Para penabung dapat menabung berbagai jenis investasi termasuk tabungan, cek, saham dan juga ekuitas melalui satu rekening dari ISA. Para pemilik ISA dapat menabung uang maksimal 20 juta won selama 1 tahun dan 100 juta won selama 5 tahun. Pajak atas laba maksimal 2 juta won akan dibebaskan dari pajak.
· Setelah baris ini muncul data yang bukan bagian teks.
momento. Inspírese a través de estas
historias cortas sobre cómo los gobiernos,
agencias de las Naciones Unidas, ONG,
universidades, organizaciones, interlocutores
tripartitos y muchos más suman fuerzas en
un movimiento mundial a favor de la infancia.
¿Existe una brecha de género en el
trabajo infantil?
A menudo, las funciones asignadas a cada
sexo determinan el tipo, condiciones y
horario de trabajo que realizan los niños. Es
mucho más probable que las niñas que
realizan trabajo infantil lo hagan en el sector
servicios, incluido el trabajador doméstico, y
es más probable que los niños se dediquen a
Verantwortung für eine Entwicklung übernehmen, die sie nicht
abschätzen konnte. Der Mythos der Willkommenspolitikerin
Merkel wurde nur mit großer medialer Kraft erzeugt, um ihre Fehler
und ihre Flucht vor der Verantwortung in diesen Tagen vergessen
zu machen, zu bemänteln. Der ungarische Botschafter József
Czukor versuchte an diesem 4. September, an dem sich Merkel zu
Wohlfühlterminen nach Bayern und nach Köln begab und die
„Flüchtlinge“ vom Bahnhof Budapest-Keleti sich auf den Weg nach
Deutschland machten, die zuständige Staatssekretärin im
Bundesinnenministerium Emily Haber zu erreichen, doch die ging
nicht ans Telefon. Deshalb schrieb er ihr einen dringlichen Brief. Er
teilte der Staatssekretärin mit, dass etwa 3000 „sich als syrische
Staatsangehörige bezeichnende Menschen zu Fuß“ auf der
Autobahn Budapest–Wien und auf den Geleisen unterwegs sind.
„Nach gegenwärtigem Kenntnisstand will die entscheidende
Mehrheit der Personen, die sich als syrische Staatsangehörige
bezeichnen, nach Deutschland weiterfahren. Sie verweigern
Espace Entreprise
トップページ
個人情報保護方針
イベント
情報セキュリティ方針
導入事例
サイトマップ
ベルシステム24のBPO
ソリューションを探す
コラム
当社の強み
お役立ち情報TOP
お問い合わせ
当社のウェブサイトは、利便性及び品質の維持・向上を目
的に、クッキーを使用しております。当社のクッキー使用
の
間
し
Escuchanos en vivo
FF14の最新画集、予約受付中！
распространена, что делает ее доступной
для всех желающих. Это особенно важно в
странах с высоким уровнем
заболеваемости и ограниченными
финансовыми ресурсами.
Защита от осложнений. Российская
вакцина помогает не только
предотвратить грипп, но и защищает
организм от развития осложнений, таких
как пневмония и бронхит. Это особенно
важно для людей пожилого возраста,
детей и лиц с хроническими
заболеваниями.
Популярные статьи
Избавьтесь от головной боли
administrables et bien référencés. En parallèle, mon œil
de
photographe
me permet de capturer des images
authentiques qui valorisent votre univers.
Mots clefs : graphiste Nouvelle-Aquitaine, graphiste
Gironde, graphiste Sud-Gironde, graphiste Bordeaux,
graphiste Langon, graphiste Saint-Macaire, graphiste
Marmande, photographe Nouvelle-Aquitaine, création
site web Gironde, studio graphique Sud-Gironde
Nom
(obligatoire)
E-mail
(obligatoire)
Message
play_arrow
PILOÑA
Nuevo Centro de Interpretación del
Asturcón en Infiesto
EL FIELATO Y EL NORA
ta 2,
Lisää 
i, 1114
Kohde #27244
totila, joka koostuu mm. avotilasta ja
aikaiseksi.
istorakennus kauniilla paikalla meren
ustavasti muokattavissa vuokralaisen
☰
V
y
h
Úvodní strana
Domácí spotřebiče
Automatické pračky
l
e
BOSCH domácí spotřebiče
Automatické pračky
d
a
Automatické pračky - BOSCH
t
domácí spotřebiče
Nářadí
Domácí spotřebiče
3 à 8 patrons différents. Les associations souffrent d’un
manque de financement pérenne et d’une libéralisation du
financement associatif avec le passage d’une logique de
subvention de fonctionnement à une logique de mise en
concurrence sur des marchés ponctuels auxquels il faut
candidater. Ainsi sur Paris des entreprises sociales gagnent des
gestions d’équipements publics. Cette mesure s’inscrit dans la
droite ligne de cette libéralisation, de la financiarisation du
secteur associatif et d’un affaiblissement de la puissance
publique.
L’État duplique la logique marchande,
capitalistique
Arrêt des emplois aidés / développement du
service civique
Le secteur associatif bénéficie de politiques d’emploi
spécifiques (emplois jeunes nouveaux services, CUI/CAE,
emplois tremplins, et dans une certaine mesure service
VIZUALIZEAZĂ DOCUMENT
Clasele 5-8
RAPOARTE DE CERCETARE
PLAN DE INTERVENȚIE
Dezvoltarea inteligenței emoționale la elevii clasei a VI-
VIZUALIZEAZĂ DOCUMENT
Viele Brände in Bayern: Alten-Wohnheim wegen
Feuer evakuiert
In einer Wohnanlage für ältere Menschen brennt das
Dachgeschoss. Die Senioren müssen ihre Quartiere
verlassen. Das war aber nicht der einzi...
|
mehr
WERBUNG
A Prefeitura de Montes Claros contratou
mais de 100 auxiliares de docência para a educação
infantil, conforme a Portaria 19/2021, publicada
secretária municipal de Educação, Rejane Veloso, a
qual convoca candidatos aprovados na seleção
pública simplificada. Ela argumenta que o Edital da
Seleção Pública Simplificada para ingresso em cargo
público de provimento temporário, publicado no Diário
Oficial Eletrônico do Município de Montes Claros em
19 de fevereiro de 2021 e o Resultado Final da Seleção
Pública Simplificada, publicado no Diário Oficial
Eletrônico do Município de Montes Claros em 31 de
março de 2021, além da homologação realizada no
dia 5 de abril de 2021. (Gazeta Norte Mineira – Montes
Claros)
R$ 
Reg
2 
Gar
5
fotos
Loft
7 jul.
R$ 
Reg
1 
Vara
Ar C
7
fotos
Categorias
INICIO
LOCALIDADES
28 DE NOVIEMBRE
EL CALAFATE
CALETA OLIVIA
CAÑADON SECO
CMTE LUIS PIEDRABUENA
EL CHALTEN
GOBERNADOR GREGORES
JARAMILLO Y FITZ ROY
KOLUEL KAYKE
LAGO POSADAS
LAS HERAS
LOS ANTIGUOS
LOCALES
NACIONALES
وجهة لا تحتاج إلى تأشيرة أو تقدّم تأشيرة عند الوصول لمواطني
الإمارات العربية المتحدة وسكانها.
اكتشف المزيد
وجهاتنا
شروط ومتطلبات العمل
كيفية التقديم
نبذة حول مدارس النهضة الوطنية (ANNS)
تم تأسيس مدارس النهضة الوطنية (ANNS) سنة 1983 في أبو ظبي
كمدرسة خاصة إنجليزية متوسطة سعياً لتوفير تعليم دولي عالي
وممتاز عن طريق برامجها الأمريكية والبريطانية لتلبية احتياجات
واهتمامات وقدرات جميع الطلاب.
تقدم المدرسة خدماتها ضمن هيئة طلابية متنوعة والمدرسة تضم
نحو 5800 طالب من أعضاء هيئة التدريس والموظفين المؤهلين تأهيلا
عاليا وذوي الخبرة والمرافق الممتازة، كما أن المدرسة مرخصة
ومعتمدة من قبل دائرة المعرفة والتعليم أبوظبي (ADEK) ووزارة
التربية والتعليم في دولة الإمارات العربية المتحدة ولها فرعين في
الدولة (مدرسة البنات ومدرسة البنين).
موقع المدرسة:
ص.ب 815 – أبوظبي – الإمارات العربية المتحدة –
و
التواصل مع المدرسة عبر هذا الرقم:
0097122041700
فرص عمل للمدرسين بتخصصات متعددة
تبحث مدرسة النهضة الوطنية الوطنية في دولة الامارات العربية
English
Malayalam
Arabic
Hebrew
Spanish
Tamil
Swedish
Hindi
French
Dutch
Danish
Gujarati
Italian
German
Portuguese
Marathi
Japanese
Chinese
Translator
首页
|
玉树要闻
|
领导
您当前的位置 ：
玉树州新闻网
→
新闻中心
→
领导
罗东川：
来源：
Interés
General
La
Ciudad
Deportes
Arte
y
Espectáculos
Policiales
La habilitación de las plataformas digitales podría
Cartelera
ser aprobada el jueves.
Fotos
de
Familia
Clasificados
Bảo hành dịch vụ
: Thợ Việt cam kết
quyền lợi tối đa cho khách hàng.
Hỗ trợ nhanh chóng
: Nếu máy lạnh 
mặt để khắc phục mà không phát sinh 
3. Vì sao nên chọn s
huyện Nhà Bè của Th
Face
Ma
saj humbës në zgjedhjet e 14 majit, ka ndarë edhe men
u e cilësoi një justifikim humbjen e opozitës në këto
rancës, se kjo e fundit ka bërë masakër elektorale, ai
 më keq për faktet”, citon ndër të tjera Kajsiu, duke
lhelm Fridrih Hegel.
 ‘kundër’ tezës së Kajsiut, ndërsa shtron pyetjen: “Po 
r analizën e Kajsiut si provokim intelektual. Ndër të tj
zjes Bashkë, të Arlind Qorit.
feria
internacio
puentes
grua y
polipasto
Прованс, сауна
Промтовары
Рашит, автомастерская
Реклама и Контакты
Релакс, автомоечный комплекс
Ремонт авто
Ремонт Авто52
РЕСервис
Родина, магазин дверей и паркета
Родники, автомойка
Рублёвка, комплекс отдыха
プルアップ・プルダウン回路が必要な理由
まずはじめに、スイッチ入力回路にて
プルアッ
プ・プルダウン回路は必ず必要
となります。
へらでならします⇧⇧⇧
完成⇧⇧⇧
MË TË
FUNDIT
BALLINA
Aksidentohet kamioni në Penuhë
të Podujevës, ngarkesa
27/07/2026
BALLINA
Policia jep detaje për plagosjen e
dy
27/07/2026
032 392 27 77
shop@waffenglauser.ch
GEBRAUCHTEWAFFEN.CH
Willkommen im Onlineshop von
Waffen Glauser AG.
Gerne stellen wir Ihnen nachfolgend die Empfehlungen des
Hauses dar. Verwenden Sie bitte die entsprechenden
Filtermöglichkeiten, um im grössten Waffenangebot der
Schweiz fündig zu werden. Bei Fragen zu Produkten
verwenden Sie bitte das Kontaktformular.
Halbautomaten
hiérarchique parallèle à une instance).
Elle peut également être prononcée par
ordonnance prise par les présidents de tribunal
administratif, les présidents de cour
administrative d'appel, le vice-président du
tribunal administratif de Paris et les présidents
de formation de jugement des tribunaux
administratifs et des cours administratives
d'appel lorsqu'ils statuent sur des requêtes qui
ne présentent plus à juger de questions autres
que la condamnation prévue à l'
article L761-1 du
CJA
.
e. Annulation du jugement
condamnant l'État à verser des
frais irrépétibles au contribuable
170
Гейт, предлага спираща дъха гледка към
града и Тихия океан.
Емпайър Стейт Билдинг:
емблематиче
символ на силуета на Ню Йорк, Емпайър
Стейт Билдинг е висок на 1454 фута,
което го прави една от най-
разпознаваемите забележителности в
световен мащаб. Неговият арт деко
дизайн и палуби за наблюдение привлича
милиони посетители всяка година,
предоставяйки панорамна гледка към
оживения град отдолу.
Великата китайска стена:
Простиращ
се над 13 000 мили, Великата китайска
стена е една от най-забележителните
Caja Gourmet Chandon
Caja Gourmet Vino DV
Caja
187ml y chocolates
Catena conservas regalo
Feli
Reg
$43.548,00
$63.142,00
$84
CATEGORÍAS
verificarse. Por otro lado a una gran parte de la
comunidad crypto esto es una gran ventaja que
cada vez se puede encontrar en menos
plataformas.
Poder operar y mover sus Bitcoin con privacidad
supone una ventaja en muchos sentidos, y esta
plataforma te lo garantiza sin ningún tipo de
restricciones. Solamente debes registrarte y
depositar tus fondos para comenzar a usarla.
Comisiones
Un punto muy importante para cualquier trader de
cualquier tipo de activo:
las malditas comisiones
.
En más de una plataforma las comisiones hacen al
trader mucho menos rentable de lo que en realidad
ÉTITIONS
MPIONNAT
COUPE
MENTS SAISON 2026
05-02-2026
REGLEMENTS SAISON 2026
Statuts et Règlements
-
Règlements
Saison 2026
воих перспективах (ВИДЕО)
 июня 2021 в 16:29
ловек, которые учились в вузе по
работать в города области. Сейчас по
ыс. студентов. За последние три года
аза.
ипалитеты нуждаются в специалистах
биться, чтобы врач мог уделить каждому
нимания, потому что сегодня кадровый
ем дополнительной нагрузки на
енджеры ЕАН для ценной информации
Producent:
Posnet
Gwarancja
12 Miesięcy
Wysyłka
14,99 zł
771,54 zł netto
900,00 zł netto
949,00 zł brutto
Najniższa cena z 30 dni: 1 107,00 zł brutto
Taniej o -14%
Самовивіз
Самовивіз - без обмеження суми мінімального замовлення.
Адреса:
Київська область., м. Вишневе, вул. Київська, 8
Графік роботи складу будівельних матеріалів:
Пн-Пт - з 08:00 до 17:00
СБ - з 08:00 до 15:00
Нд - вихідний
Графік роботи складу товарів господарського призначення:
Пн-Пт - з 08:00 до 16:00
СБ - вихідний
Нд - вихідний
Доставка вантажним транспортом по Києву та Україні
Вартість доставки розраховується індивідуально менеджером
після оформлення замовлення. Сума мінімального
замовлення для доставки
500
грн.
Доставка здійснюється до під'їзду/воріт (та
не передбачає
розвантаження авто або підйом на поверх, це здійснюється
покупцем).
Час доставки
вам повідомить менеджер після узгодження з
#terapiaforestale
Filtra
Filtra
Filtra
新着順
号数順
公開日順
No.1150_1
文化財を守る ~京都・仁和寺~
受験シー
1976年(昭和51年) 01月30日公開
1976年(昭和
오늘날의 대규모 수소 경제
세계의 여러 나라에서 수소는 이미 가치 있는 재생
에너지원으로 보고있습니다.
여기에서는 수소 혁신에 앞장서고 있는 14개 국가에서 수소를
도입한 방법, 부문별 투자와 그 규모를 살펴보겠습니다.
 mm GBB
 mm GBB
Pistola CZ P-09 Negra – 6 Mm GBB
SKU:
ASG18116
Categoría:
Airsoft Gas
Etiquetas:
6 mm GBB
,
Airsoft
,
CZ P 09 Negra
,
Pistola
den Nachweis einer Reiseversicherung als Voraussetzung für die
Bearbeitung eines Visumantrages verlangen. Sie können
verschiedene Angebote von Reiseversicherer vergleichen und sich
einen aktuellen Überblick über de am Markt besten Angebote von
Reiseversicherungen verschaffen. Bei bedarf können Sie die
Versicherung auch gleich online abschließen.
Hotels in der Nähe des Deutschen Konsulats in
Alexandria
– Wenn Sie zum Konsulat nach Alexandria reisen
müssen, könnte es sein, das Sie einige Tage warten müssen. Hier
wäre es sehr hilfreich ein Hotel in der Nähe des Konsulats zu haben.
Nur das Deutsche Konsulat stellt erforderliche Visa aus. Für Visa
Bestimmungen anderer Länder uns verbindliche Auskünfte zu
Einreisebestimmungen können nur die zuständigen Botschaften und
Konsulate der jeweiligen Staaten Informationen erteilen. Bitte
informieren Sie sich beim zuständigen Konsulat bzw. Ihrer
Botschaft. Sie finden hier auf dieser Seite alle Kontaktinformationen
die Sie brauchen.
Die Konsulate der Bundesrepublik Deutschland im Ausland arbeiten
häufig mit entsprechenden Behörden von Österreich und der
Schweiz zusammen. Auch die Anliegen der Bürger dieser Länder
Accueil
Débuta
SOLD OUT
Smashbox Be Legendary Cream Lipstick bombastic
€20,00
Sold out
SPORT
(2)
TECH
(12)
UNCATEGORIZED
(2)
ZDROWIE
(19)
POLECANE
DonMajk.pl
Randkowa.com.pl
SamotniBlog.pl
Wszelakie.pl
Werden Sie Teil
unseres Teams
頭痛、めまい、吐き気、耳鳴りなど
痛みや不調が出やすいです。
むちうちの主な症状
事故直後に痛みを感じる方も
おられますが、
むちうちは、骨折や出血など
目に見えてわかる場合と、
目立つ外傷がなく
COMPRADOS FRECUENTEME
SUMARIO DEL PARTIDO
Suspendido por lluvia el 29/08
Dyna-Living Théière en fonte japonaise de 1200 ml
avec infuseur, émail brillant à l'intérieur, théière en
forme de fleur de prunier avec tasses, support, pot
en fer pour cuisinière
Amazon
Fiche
Jika mencermati suku bunga tabungan selama 1 tahun hanya mencapai 1.2%, maka manfaat pembebasan pajak ISA cukup besar.
Namun, jika seseorang menginvestasikan uangnya untuk fund atau produk keuangan ELS melalui rekening ISA, maka akan dapat mengalami kerugian, dan harus membayar komisi mulai 0,1 hingga 1% kepada lembaga keuangan. Oleh karena itu, para pakar merekomendasikan sebaiknya memutuskan investasi setelah membandingkan rasio perolehan laba tiap produk yang diumumkan 3 bulan kemudian.
Otoritas keuangan juga mengawasi iklan berlebihan yang memfokuskan efek pembebasan pajak, dan mengetatkan pemeriksaan untuk mencegah penjualan produk keuangan yang tidak stabil.